Arbeitsauftrag. Aktualisiere die Einträge vom Anfang bis einschließlich der Zeile mit „商标查询次数等功能不够有什么解决方法“, indem du „Уточнить на другую дату“ durch „Выбрать другую дату“ ersetzt. Gib diese Zeilen sonst unverändert wieder.

Bereitgestelltes Material.
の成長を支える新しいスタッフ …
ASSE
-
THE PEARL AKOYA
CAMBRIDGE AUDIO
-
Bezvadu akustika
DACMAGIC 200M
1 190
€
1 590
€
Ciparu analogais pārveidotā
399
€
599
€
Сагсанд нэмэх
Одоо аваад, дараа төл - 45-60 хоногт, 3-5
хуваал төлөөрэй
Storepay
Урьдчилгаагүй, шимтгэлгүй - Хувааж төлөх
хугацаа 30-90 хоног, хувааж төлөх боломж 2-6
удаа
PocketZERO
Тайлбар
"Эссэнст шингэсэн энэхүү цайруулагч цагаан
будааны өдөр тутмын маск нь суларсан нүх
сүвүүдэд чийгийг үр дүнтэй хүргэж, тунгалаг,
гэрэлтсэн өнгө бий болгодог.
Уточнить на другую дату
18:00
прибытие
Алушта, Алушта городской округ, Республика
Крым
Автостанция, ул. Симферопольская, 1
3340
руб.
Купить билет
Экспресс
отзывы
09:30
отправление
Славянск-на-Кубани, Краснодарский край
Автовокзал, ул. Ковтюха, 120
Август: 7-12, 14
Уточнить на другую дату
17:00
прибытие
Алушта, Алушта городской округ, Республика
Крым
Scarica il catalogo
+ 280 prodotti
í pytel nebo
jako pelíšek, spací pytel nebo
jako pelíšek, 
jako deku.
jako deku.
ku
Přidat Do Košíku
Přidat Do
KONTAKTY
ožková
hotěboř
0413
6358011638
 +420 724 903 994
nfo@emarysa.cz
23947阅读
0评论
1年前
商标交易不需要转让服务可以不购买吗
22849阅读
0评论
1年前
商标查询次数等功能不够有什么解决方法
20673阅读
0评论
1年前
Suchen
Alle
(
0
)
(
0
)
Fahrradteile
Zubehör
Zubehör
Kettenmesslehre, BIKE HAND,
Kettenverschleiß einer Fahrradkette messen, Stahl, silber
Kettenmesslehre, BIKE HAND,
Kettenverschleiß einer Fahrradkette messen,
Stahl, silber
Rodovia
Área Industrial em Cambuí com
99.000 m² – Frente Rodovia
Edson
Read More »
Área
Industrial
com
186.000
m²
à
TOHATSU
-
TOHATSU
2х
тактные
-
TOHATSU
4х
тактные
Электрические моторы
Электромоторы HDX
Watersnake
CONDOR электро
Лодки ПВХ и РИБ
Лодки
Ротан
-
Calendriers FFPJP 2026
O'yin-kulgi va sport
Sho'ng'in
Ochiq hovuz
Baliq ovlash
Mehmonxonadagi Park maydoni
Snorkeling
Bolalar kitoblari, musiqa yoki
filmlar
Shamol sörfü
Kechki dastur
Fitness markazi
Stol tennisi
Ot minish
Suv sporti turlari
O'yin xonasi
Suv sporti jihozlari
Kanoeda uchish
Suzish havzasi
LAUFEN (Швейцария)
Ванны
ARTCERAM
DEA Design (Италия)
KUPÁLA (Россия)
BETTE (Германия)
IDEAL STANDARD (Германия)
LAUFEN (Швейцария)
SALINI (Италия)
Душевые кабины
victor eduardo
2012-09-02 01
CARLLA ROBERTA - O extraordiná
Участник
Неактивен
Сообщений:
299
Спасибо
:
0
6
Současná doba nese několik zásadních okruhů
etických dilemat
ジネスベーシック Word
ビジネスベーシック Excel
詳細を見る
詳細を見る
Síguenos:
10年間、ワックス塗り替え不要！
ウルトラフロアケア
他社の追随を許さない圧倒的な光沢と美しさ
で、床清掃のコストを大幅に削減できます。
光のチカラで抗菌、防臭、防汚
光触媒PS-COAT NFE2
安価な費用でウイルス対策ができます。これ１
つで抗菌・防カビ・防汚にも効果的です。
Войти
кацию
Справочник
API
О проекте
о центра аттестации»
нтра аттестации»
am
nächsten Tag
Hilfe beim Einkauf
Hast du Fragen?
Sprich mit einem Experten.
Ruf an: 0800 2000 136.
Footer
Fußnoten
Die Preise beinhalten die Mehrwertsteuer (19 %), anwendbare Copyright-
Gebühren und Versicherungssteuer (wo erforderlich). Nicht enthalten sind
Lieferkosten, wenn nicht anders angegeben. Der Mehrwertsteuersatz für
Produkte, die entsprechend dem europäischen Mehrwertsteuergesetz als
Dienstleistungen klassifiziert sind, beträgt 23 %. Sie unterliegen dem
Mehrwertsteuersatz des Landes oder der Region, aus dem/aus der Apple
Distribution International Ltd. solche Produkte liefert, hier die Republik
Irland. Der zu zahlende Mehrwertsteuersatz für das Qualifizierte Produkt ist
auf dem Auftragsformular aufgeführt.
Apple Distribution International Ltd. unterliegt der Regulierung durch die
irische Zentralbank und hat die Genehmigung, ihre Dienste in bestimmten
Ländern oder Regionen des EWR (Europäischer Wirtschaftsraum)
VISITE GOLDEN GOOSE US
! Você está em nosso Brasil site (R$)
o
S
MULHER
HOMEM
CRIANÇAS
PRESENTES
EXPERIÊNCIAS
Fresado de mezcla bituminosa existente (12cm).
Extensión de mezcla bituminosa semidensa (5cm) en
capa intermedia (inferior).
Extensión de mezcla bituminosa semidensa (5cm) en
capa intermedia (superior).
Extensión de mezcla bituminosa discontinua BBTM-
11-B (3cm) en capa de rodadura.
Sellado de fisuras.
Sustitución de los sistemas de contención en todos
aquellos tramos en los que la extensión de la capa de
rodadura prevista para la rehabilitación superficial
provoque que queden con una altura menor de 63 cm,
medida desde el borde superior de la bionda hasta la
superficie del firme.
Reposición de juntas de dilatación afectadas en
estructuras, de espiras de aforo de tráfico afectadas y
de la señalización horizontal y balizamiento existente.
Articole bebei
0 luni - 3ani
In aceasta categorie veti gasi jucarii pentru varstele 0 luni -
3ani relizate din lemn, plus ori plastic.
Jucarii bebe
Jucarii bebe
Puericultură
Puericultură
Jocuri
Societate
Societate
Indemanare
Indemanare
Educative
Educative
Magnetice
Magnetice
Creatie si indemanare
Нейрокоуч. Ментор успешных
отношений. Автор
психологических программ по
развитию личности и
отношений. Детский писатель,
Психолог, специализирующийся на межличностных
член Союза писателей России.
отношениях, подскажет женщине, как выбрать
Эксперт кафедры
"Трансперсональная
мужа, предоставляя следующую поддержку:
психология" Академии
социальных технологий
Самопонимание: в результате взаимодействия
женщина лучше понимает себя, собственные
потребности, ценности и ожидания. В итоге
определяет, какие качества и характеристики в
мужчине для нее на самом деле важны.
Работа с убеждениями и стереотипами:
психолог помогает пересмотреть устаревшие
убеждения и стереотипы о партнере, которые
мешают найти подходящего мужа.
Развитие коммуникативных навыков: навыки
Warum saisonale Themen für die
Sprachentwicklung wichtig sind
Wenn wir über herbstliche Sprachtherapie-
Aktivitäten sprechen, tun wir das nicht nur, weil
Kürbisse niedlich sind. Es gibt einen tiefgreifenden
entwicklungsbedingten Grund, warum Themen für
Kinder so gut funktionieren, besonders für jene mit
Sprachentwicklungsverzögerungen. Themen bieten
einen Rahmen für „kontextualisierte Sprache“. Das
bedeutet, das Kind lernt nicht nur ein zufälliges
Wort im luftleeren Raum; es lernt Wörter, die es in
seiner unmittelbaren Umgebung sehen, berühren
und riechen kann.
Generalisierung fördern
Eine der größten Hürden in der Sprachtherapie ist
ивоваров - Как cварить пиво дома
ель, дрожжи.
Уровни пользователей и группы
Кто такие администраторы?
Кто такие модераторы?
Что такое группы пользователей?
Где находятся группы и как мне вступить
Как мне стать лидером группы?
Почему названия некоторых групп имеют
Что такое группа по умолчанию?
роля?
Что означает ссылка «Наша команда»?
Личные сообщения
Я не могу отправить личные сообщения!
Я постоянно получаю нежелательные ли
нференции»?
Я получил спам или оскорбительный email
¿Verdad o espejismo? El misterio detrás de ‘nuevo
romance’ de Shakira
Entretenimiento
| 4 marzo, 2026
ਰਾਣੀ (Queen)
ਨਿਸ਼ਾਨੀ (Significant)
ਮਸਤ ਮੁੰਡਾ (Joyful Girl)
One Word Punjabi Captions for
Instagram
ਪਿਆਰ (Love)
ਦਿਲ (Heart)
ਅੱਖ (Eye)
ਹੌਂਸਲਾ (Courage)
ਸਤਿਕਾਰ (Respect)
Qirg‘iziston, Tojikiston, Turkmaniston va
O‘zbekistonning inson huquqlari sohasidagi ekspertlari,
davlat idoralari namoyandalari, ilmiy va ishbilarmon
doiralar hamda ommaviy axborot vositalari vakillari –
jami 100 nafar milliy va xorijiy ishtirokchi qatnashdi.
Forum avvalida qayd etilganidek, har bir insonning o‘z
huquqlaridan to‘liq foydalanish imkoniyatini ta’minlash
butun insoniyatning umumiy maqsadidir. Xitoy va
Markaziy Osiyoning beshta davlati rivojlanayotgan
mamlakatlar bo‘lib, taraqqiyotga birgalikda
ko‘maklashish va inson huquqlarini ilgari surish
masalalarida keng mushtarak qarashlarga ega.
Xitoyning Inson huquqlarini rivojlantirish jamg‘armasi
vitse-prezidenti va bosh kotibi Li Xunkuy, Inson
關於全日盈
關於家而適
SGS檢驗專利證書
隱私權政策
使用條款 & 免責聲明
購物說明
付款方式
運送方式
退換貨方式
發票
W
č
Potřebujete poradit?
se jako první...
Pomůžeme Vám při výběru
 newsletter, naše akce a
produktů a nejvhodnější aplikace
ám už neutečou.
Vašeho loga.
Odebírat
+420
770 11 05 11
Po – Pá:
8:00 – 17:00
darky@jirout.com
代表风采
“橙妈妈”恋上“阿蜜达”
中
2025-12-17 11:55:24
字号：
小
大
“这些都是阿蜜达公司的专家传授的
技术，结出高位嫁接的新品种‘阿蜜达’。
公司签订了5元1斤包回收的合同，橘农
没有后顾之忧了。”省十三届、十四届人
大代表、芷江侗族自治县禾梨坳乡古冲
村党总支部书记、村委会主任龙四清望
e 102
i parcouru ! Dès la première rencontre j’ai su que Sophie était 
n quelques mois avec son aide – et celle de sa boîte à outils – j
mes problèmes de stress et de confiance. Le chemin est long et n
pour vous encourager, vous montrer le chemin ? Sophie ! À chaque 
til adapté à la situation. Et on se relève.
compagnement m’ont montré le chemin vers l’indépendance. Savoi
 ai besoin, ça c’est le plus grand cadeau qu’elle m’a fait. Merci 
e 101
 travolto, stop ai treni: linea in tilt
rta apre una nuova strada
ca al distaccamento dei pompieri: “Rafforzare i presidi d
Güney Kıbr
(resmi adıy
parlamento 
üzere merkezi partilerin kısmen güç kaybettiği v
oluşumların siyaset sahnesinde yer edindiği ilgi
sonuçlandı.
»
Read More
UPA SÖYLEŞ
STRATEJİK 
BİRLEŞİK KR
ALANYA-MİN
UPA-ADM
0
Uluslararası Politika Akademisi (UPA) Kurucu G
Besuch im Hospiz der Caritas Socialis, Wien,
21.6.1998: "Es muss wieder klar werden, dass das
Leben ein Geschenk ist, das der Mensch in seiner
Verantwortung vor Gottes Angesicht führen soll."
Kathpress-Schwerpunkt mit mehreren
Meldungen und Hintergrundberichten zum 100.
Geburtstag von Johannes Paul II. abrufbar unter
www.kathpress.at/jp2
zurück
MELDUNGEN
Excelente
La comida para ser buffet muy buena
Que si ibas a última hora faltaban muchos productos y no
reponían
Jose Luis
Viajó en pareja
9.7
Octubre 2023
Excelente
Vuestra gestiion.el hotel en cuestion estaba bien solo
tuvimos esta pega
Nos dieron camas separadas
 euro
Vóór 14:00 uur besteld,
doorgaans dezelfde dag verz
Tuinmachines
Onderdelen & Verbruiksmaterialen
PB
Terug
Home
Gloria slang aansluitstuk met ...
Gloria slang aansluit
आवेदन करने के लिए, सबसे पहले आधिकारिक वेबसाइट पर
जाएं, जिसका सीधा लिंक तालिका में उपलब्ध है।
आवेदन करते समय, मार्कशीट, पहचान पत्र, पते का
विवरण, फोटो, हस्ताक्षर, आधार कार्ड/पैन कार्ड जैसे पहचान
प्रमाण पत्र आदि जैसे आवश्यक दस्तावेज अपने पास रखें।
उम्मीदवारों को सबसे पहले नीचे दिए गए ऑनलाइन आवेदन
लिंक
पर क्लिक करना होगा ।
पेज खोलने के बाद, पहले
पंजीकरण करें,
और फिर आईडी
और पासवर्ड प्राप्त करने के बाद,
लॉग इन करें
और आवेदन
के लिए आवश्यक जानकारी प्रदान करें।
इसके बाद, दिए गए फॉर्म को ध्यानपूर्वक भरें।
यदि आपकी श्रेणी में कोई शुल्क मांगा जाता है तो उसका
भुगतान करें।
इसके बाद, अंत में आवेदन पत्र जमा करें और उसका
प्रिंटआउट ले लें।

Antwort.
の成長を支える新しいスタッフ …
ASSE
-
THE PEARL AKOYA
CAMBRIDGE AUDIO
-
Bezvadu akustika
DACMAGIC 200M
1 190
€
1 590
€
Ciparu analogais pārveidotā
399
€
599
€
Сагсанд нэмэх
Одоо аваад, дараа төл - 45-60 хоногт, 3-5
хуваал төлөөрэй
Storepay
Урьдчилгаагүй, шимтгэлгүй - Хувааж төлөх
хугацаа 30-90 хоног, хувааж төлөх боломж 2-6
удаа
PocketZERO
Тайлбар
"Эссэнст шингэсэн энэхүү цайруулагч цагаан
будааны өдөр тутмын маск нь суларсан нүх
сүвүүдэд чийгийг үр дүнтэй хүргэж, тунгалаг,
гэрэлтсэн өнгө бий болгодог.
Выбрать другую дату
18:00
прибытие
Алушта, Алушта городской округ, Республика
Крым
Автостанция, ул. Симферопольская, 1
3340
руб.
Купить билет
Экспресс
отзывы
09:30
отправление
Славянск-на-Кубани, Краснодарский край
Автовокзал, ул. Ковтюха, 120
Август: 7-12, 14
Выбрать другую дату
17:00
прибытие
Алушта, Алушта городской округ, Республика
Крым
Scarica il catalogo
+ 280 prodotti
í pytel nebo
jako pelíšek, spací pytel nebo
jako pelíšek, 
jako deku.
jako deku.
ku
Přidat Do Košíku
Přidat Do
KONTAKTY
ožková
hotěboř
0413
6358011638
 +420 724 903 994
nfo@emarysa.cz
23947阅读
0评论
1年前
商标交易不需要转让服务可以不购买吗
22849阅读
0评论
1年前
商标查询次数等功能不够有什么解决方法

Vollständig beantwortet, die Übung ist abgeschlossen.